FreedomPop launches zero-rated WhatsApp service in U.S.

FreedomPop is hoping to grow its U.S. audience by offering zero-rated data from WhatsApp, enabling users to send texts, videos and other content without incurring data charges. And the MVNO may actually be beating WhatsApp to the punch.

FreedomPop uses Sprint’s network in the U.S. and offers a free plan that includes 500 MB of data, 200 minutes of voice and 500 texts per month. The company launched zero-rated data from WhatsApp in Spain earlier this year – although the companies don’t have a formal partnership – and CEO Stephen Stokols said it’s bringing the offering to the U.S. as a way to enable users to access mobile data without also paying for voice and text services.

“You’ve got WhatsApp usage growing in the U.S., and we think we can accelerate that by coming in and decoupling that bundle,” Stokols told FierceWireless. “In the U.S. you’re forced to buy unlimited voice and text; this is a data-only play, and it’s the first data-only play in the U.S.”

The move may also be a preemptive strike against WhatsApp, which has long been rumored to be considering launching an MVNO in the U.S. The social messaging company actually launched an MVNO in Germany two years ago, but that effort appears to have fizzled in the wake of its $19 billion acquisition by Facebook.

And WhatsApp may not be the only OTT messaging provider considering launching their own wireless services, Stokols said. “The OTT talk and text guys are all considering, ‘How do we move upstream,’” according to Stokols. “I think you’ll see some major OTT buys move into that market.”

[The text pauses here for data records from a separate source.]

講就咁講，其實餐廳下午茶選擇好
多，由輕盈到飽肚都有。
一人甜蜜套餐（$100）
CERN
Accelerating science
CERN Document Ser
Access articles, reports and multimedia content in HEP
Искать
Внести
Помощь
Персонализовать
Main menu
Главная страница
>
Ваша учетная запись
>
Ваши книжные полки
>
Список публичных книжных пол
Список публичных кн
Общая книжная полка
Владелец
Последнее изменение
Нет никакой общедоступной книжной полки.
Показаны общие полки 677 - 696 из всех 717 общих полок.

FreedomPop, which has recently expanded into Europe, has raised more than $109 million in financing including a $50 million Series C round announced early this year. The company uses a freemium model to entice users, then upsells them into bigger packages or other value-added services such as selling additional local numbers for users in foreign lands or a new “safety mode” that prevents overage charges.

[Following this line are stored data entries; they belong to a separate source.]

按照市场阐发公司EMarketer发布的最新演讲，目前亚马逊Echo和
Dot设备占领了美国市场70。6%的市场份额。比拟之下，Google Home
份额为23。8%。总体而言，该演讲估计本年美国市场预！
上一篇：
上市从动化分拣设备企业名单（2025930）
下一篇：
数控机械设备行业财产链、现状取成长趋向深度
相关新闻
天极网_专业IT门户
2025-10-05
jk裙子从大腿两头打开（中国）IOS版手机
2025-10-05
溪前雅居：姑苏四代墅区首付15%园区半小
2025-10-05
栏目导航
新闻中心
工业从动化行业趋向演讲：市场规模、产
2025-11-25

The company sells handsets as well as SIM cards enabling customers to activate their own phones. Roughly half of its U.S. customers pay something per month, Stokols said, and conversion rates in the U.K. and Spain are beginning to approach those in the U.S. 

“Customers who are free usage are actually very low usage; they don’t cost us very much,” he explained. “Heavy users end up converting. It might not be a data plan (they pay for monthly); it might be something else.”

Stokols said he expects to partner with an additional major U.S. network operator in the near future, and he said FreedomPop may soon begin partnering with mobile network operators looking to tap the MVNO’s upselling expertise. Operators that grow their value-added revenues could lower their monthly price plans, he said, enabling them to better compete in the difficult U.S. market.

“Some of the carriers are actually talking to us about our underlying upselling technology,” he said. “We may start to power some of the major carriers’ upselling activities.”